▸ **Dataset content**
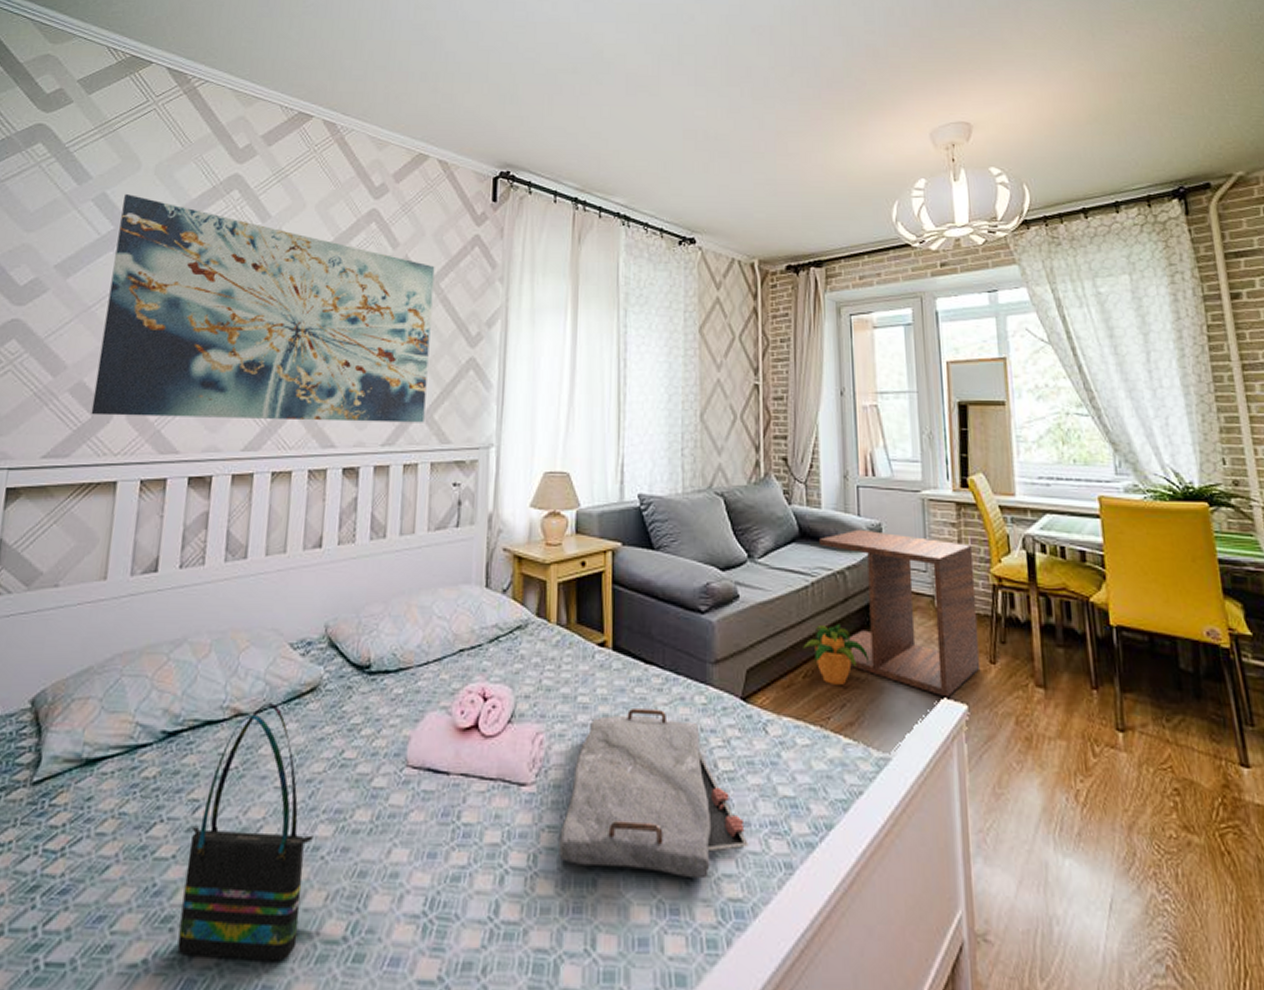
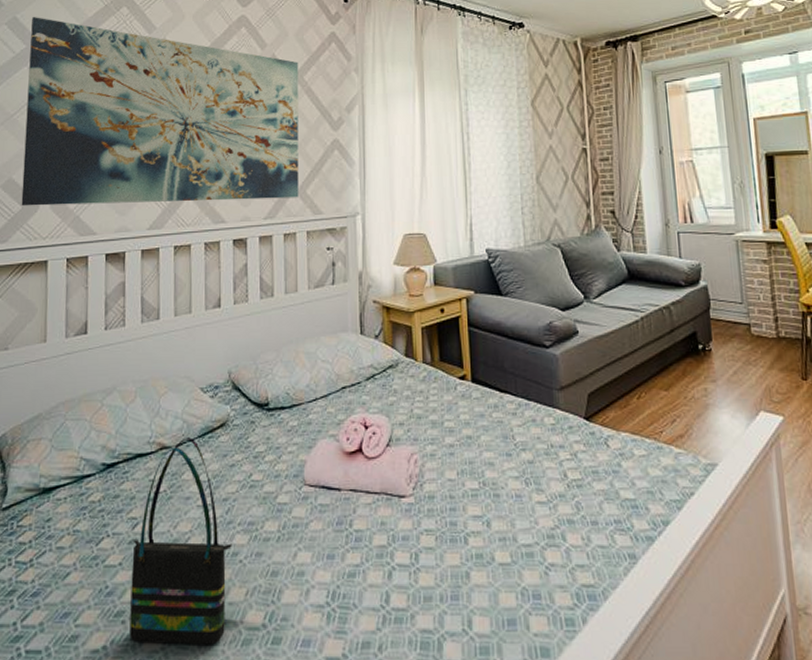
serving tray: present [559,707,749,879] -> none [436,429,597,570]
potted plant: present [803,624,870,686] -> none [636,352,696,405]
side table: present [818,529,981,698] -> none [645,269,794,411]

==

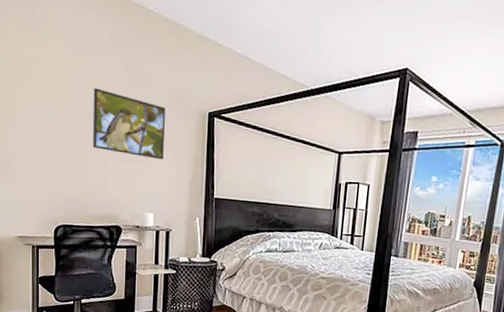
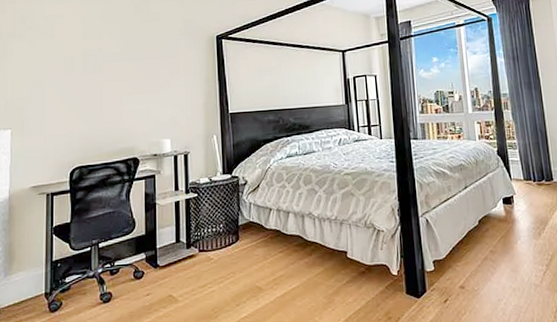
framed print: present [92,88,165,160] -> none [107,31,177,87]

--

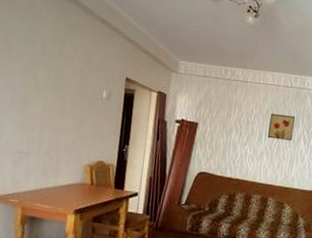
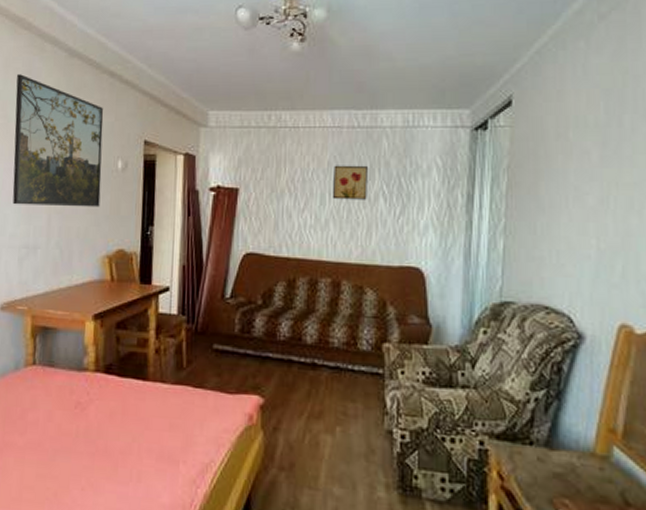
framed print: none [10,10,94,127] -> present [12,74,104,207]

▸ **What the exercise asks**
Please report how many lines of the entries above include "framed". Only the number is wanted.

▸ **Your solution**
2